● THINGS TO DO
• A. According to the summary of share rights, under which section of the Corporations Act may shareholders requisition meetings?
• B. Quote the summary of share rights word for word, from "The following is" up to and including "independent legal advice.".

● QUOTED PASSAGE
==========
The following is a summary of the more significant rights and liabilities attaching to Shares being the underlying securities of the Options to be issued pursuant to this Prospectus. This summary is not exhaustive and does not constitute a definitive statement of the rights and liabilities of Shareholders. To obtain such a statement, persons should seek independent legal advice.

Full details of the rights and liabilities attaching to Shares are set out in the Constitution, a copy of which is available for inspection at the Company’s registered office during normal business hours.

(a) General meetings

Shareholders are entitled to be present in person, or by proxy, attorney or representative to attend and vote at general meetings of the Company.

Shareholders may requisition meetings in accordance with section 249D of the Corporations Act and the Constitution of the Company.
==========
● RECORDED INFORMATION
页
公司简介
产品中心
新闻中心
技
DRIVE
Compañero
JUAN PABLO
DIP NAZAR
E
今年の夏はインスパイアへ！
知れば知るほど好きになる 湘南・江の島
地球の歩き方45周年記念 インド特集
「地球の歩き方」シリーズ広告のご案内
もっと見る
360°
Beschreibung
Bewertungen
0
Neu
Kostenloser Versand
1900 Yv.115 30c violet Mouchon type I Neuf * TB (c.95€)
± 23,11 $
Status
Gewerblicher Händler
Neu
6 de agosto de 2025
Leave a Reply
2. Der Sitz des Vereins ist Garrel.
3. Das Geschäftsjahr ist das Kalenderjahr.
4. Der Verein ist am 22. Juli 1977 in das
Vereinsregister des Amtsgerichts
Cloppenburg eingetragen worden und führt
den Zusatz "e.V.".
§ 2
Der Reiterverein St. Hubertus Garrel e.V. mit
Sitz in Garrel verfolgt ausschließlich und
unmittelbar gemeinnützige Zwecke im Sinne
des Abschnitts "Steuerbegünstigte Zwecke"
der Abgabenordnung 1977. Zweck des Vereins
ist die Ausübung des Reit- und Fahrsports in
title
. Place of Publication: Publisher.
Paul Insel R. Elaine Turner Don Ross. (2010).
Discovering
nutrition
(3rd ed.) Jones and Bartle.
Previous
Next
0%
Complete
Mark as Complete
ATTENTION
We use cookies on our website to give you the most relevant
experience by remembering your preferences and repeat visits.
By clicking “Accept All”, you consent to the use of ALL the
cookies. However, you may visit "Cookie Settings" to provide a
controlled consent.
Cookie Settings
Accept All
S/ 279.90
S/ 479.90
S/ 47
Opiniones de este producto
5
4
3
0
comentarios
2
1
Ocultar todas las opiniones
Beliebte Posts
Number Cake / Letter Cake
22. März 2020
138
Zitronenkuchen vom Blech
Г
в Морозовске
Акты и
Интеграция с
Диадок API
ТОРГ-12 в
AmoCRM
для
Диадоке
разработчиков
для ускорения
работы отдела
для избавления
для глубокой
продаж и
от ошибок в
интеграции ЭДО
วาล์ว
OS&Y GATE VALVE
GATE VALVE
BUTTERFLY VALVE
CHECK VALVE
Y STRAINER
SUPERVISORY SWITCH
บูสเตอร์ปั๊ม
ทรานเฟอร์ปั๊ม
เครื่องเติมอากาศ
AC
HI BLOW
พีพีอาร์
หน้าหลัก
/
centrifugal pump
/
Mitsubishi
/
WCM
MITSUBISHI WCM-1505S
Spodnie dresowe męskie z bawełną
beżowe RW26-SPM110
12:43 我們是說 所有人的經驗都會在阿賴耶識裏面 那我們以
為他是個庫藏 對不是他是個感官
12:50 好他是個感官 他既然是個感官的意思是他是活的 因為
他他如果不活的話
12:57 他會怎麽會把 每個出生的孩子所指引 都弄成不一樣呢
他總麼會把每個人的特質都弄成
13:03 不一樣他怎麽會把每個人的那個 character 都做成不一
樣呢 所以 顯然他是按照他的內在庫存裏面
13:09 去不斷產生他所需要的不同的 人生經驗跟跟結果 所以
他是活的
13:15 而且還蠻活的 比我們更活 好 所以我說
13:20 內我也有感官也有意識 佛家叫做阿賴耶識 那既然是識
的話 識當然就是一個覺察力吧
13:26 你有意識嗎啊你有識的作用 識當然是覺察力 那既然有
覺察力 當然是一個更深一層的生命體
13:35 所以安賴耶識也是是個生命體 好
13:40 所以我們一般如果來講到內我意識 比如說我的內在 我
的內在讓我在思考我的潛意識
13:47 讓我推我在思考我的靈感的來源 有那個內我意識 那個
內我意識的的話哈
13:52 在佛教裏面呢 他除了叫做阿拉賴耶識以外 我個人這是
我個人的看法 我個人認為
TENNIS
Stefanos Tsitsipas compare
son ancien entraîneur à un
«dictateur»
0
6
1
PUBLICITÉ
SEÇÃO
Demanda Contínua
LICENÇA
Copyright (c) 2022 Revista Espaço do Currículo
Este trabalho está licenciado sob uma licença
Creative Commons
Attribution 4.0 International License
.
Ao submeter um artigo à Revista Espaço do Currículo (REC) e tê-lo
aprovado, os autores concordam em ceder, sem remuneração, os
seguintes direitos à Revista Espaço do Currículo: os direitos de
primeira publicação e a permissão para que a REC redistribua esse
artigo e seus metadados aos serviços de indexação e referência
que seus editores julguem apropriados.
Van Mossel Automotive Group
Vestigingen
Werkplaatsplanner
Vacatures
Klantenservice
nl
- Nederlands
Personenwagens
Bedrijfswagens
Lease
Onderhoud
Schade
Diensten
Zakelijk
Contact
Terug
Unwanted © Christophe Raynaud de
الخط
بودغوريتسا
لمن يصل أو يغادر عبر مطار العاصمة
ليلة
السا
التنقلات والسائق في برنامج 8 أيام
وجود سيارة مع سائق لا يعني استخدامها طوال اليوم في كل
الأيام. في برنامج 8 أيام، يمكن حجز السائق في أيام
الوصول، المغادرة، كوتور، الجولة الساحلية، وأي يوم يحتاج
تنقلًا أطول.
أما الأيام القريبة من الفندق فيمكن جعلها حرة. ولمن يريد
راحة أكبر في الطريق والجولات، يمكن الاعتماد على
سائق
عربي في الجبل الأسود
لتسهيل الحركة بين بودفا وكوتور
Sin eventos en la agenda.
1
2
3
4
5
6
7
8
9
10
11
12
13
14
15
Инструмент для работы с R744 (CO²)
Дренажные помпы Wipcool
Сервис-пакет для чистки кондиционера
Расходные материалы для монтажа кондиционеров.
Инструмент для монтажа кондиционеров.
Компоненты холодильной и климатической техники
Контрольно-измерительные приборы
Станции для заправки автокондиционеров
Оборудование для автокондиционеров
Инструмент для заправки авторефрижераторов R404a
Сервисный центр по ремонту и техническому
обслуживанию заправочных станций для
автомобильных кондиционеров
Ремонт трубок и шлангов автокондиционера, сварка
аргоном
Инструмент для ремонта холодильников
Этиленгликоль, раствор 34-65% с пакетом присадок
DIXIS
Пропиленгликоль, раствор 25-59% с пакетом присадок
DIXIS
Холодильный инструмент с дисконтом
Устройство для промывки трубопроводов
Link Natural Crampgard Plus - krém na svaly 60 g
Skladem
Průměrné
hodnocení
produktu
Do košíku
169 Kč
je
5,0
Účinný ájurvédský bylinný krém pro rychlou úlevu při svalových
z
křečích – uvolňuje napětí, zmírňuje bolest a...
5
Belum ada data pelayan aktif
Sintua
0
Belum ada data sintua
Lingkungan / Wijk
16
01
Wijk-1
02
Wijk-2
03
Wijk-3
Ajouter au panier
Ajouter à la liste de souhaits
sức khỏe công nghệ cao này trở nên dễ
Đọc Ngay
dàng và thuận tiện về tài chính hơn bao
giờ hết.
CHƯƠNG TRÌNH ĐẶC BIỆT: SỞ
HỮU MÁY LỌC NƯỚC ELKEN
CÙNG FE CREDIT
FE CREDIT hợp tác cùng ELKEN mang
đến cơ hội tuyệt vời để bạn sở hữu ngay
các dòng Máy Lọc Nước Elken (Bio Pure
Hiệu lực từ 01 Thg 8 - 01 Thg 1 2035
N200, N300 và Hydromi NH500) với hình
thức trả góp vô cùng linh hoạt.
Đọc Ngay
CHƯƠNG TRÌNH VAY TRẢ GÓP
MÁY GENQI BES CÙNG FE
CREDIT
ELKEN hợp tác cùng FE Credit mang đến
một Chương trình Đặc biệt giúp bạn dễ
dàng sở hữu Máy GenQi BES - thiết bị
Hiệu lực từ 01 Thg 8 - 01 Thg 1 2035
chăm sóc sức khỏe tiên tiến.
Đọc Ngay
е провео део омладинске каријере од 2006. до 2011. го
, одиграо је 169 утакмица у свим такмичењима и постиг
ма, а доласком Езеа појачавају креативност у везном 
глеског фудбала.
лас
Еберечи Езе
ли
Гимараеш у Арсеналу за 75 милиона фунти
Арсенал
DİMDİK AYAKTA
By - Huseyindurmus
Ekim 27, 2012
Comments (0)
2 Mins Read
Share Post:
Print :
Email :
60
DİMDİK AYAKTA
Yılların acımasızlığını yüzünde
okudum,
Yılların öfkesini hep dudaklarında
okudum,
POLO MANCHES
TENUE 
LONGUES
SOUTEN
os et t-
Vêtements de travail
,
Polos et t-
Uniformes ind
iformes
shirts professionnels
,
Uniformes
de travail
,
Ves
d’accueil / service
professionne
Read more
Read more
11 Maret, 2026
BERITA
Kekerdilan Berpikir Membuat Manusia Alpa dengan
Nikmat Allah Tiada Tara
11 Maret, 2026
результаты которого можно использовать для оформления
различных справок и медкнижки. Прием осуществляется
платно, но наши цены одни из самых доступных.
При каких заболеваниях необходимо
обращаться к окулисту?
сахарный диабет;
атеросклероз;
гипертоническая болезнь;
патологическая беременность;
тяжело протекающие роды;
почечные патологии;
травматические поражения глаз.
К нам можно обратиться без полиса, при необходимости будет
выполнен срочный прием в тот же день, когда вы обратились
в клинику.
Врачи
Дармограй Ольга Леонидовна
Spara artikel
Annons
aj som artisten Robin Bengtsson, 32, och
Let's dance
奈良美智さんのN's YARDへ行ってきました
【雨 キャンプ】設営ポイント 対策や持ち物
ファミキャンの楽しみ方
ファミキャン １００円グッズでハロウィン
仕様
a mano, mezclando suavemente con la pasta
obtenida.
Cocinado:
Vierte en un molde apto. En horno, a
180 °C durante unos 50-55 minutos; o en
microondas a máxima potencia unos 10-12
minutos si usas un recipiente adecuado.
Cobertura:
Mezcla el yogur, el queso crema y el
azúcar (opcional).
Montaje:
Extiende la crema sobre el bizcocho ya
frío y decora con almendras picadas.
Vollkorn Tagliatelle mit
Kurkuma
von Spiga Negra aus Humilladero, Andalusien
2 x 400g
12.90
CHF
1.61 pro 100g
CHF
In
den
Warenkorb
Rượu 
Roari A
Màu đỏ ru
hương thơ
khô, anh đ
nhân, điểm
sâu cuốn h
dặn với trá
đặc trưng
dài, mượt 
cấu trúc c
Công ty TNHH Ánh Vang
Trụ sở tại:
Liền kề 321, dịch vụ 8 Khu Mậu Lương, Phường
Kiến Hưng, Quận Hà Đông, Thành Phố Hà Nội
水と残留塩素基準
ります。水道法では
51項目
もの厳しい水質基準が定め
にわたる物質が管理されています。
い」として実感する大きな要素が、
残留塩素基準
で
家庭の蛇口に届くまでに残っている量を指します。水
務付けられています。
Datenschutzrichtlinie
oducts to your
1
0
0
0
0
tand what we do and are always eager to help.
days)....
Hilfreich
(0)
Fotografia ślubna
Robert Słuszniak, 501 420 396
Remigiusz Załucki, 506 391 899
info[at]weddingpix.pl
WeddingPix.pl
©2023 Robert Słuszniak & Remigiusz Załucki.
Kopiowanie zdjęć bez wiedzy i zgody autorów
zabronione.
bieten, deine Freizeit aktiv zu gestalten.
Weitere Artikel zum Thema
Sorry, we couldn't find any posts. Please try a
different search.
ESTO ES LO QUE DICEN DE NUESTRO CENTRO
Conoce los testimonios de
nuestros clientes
==========
● ANSWERS TO THE TASKS
• A. Section 249D.

• B.
The following is a summary of the more significant rights and liabilities attaching to Shares being the underlying securities of the Options to be issued pursuant to this Prospectus. This summary is not exhaustive and does not constitute a definitive statement of the rights and liabilities of Shareholders. To obtain such a statement, persons should seek independent legal advice.